Document understanding data:
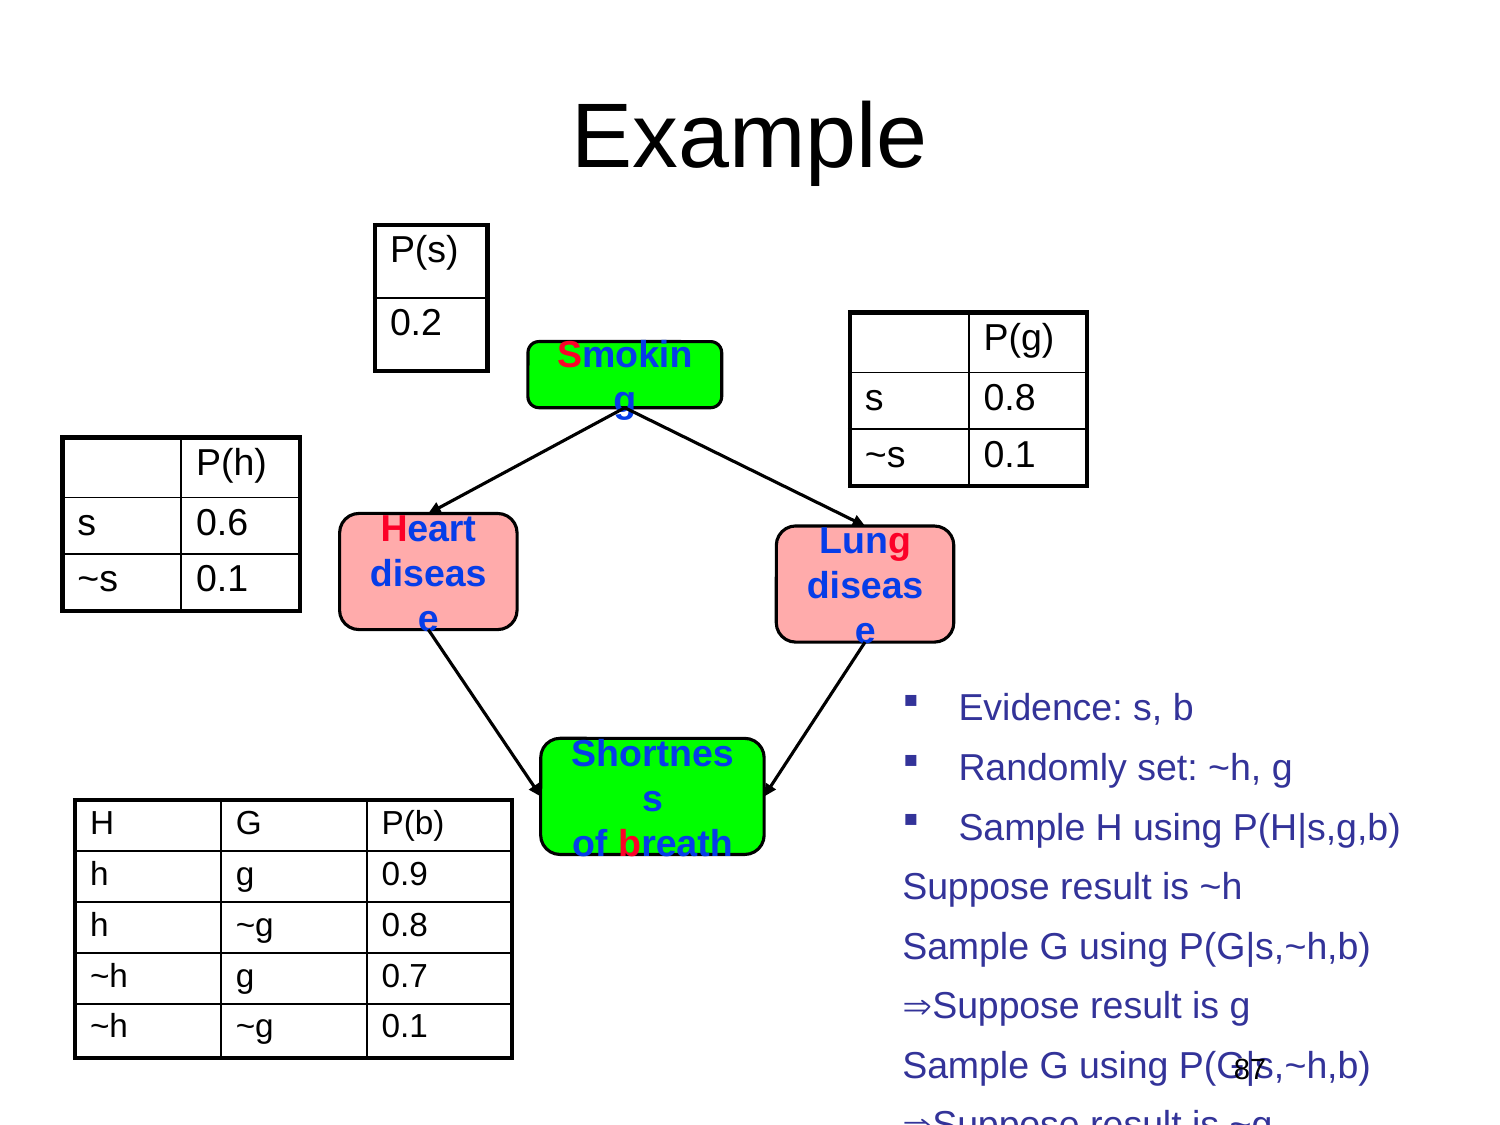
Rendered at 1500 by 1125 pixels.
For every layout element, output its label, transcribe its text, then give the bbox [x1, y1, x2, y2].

table_cell 0.8 [970, 373, 1085, 428]
table_cell ~g [222, 1005, 366, 1056]
table_header H [77, 802, 220, 850]
table_cell ~s [65, 555, 180, 609]
table_cell g [222, 852, 366, 901]
slide_number 87 [1074, 1042, 1425, 1103]
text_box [428, 632, 538, 797]
table_cell 0.9 [368, 852, 510, 901]
text_box Lung disease [776, 525, 954, 643]
table_header [852, 315, 968, 372]
table_cell 0.1 [368, 1005, 510, 1056]
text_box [766, 644, 866, 797]
table_cell g [222, 954, 366, 1003]
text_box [624, 410, 866, 524]
table_cell ~s [870, 430, 968, 484]
table_cell 0.2 [377, 299, 485, 369]
table_cell h [77, 852, 220, 901]
table_header G [222, 802, 366, 850]
title Example [75, 0, 1425, 263]
table_cell 0.1 [970, 430, 1085, 484]
list Evidence: s, b Randomly set: ~h, g Sample H using P(H|s,g,b) Suppose result is ~h Sample G using P(G|s,~h,b) Suppose result is g Sample G using P(G|s,~h,b) Suppose result is ~g [887, 675, 1425, 1013]
table_cell ~g [222, 903, 366, 952]
table_cell s [852, 373, 968, 428]
table_header P(b) [368, 802, 510, 850]
table_cell ~h [77, 954, 220, 1003]
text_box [428, 410, 622, 512]
table_cell 0.6 [182, 498, 298, 553]
table_header P(s) [377, 227, 485, 297]
text_box Smoking [527, 341, 722, 408]
table_cell s [65, 498, 180, 553]
text_box Heart disease [339, 513, 518, 630]
table_cell ~h [77, 1005, 220, 1056]
table_cell h [77, 903, 220, 952]
text_box Shortness of breath [540, 738, 765, 855]
table_header [65, 440, 180, 497]
table_cell 0.7 [368, 954, 510, 1003]
table_header P(g) [970, 315, 1085, 372]
table_header P(h) [182, 440, 298, 497]
table_cell 0.1 [182, 555, 298, 609]
table_cell 0.8 [368, 903, 510, 952]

Job:
No pictures belong in the copy. Repeat the entries exactly.

Response box:
Rendered at 1500 by 1125 pixels.
For every layout element, output its label, transcribe its text, then give the bbox [x1, y1, x2, y2].

table_cell 0.8 [970, 373, 1085, 428]
table_cell ~g [222, 1005, 366, 1056]
table_header H [77, 802, 220, 850]
table_cell ~s [65, 555, 180, 609]
table_cell g [222, 852, 366, 901]
slide_number 87 [1074, 1042, 1425, 1103]
text_box [428, 632, 538, 797]
table_cell 0.9 [368, 852, 510, 901]
text_box Lung disease [776, 525, 954, 643]
table_header [852, 315, 968, 372]
table_cell 0.1 [368, 1005, 510, 1056]
text_box [766, 644, 866, 797]
table_cell g [222, 954, 366, 1003]
text_box [624, 410, 866, 524]
table_cell ~s [870, 430, 968, 484]
table_cell 0.2 [377, 299, 485, 369]
table_cell h [77, 852, 220, 901]
table_header G [222, 802, 366, 850]
title Example [75, 0, 1425, 263]
table_cell 0.1 [970, 430, 1085, 484]
list Evidence: s, b Randomly set: ~h, g Sample H using P(H|s,g,b) Suppose result is ~h Sample G using P(G|s,~h,b) Suppose result is g Sample G using P(G|s,~h,b) Suppose result is ~g [887, 675, 1425, 1013]
table_cell ~g [222, 903, 366, 952]
table_cell s [852, 373, 968, 428]
table_header P(b) [368, 802, 510, 850]
table_cell ~h [77, 954, 220, 1003]
text_box [428, 410, 622, 512]
table_cell 0.6 [182, 498, 298, 553]
table_header P(s) [377, 227, 485, 297]
text_box Smoking [527, 341, 722, 408]
table_cell s [65, 498, 180, 553]
text_box Heart disease [339, 513, 518, 630]
table_cell ~h [77, 1005, 220, 1056]
table_cell h [77, 903, 220, 952]
text_box Shortness of breath [540, 738, 765, 855]
table_header [65, 440, 180, 497]
table_cell 0.7 [368, 954, 510, 1003]
table_header P(g) [970, 315, 1085, 372]
table_header P(h) [182, 440, 298, 497]
table_cell 0.1 [182, 555, 298, 609]
table_cell 0.8 [368, 903, 510, 952]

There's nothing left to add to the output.